[Фрагмент обсуждения]
'''

Спасибо! Это я читал: там не называются аэродромы базирования Ил-28 в ГСВГ :Frown:

----------


## AntropovSergei

> Спасибо! Это я читал: там не называются аэродромы базирования Ил-28 в ГСВГ


Сорри, а это что?
"В июле 1954 г. дивизия перебазирована в ГДР, на аэродромы Вернойхен и Бранд. При этом в ГСВГ она стала первой, оснащенной Ил-28 (в каждом полку было по 31-35 Ил-28 )"

'''

[Что нужно сделать] Продолжите приведенное выше обсуждение об аэродромах базирования Ил-28 в ГСВГ, начав сразу после последней реплики. Следующие записи взяты из другого источника.

[Предоставленные записи]

'''

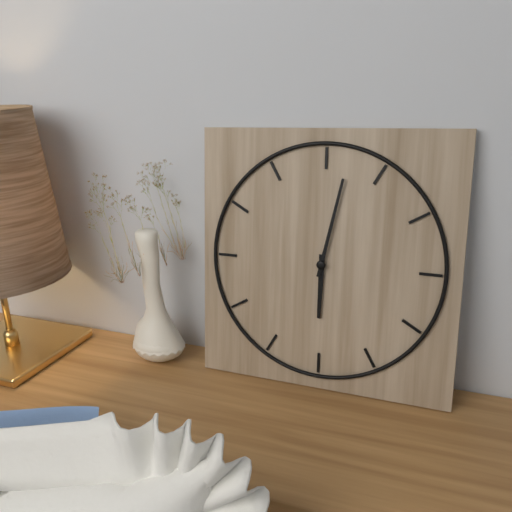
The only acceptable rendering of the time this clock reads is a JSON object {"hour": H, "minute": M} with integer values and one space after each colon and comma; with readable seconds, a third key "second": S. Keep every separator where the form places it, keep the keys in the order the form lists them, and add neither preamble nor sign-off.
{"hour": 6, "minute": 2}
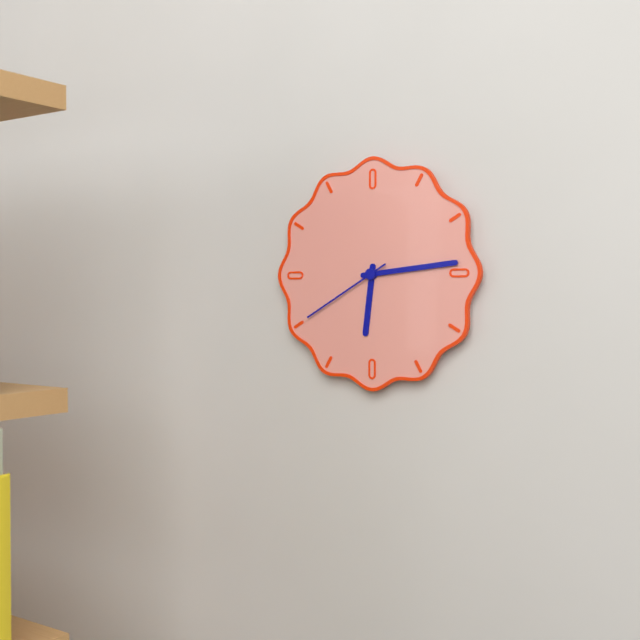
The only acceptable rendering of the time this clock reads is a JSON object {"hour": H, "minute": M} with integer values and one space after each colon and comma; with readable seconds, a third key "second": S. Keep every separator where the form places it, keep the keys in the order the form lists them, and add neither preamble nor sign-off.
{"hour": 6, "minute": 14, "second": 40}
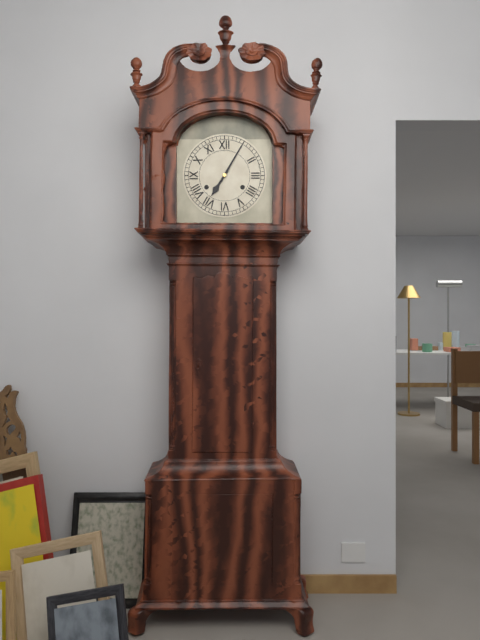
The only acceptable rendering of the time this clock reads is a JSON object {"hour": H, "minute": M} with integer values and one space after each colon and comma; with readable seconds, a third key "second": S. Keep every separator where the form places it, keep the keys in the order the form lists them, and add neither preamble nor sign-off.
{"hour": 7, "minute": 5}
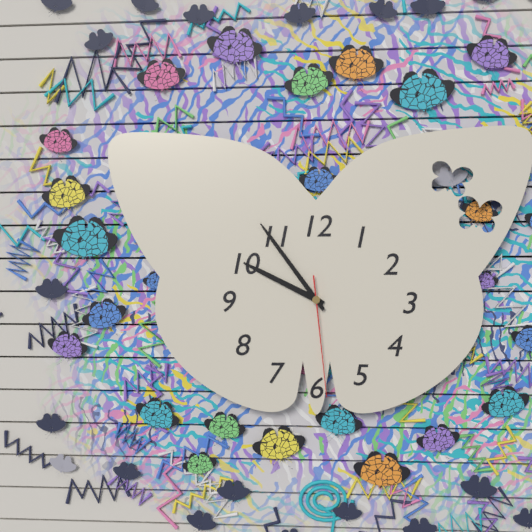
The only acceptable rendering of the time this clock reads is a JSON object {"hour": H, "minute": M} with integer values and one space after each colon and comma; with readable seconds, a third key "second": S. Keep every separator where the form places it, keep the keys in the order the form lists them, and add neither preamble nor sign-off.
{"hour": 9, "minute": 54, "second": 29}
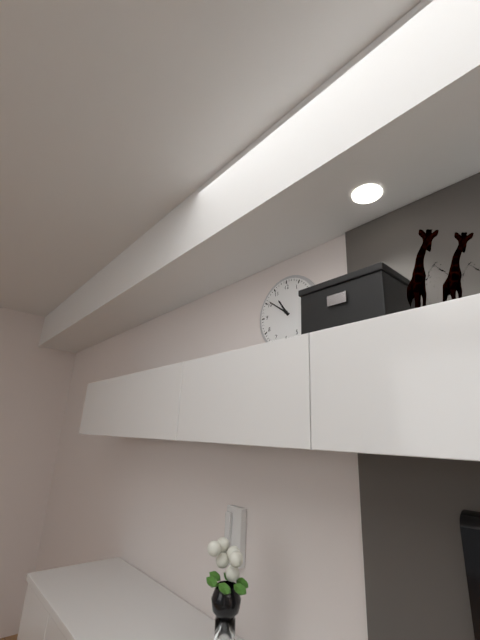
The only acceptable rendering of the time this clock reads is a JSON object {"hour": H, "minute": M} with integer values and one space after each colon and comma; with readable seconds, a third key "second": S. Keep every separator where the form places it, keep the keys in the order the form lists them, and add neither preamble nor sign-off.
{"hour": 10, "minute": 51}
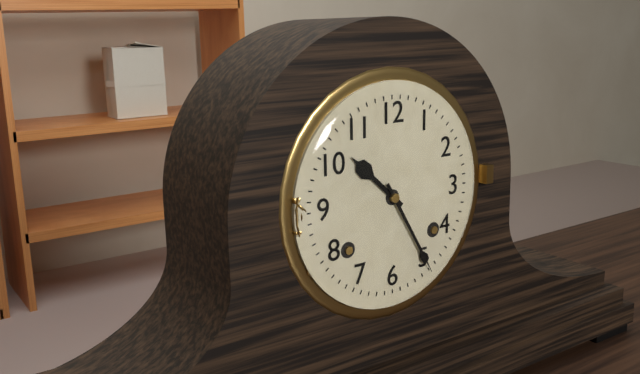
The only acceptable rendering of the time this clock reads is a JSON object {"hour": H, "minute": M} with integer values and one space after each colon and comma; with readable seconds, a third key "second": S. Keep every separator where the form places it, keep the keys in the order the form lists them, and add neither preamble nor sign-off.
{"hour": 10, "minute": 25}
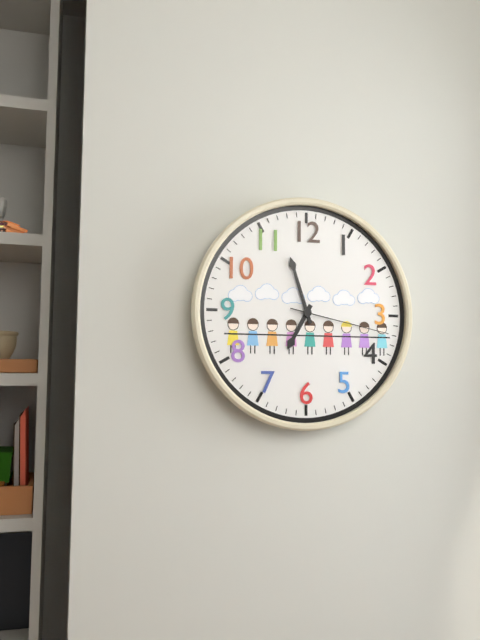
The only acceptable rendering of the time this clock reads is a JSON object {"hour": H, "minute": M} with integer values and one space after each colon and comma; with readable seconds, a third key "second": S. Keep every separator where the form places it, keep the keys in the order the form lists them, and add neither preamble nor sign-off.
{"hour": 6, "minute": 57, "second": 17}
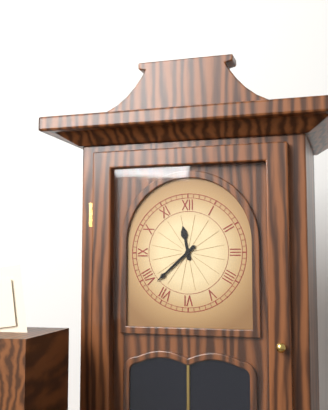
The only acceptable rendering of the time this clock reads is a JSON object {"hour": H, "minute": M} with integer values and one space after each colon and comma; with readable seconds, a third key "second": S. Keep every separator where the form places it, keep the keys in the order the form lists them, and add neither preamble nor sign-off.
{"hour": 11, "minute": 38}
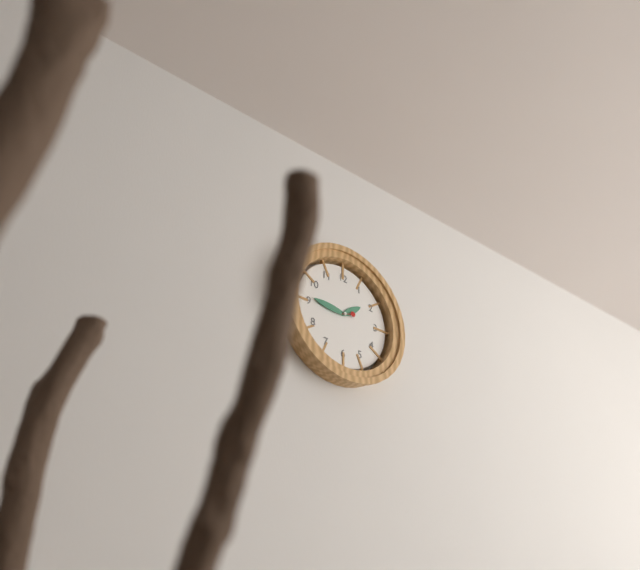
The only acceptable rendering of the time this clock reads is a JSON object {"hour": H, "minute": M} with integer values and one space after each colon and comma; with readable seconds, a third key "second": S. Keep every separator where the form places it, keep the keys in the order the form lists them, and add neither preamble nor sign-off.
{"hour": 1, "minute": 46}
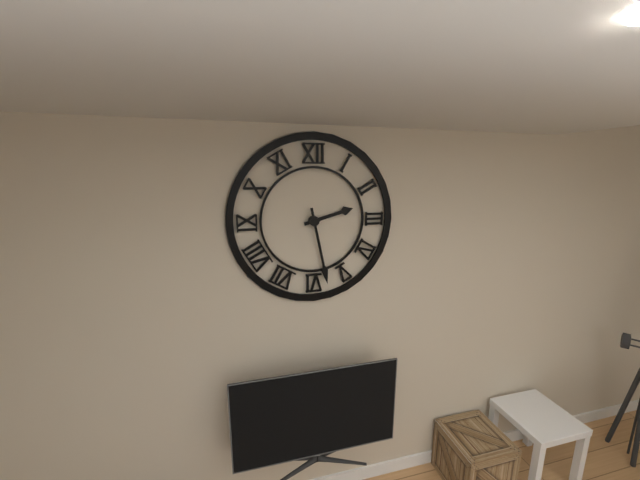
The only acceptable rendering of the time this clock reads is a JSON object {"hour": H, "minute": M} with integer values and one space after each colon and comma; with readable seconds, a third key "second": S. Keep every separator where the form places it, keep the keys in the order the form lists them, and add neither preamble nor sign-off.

'''

[Ответ к заданию]
----------


## AC

И если уточнять еще по 132 бад, то:

63 и 668 бап -- Вернойхен
277 бап -- Бранд

----------


## BratPoRazumu

> И если уточнять еще по 132 бад, то:
> 
> 63 и 668 бап -- Вернойхен
> 277 бап -- Бранд


уточню: 
63-й Краснознаменный «Керченский» БАП; в/ч 21917; базировался на аэродромах: ИВАНО-ФРАНКОВСК (ПрикВО, 1953-1954гг), ВЕРНОЙХЕН (ГСВГ, 1954-1960гг); на аэродроме ЧЕРНЯХОВСК с 1968г.;
277-й Краснознаменный «Млавский» БАП; базировался также на аэродромах: ИВАНО-ФРАНКОВСК (ПрикВО, 1953-1954гг), БРАНД (ГСВГ, 1954-1960гг), ФИНОВ (ГСВГ, 1967-70гг.), затем Хурба; 
668-й ордена Красной Звезды БАП; в/ч 23330; базировался также на аэродромах: КОЛОМЫЕ (ПрикВО, 1953-1954гг), ВЕРНОЙХЕН (по другим данным – Бранд, ГСВГ), ФИНОВ (1956-67гг., ГСВГ); затем Тукуме (ПрибВО), с 89г. в ДКБФ

----------


## Mig

Коллеги, спасибо большое!

С уважением,

----------


## Observer

> Сорри, а это что?
> "В июле 1954 г. дивизия перебазирована в ГДР"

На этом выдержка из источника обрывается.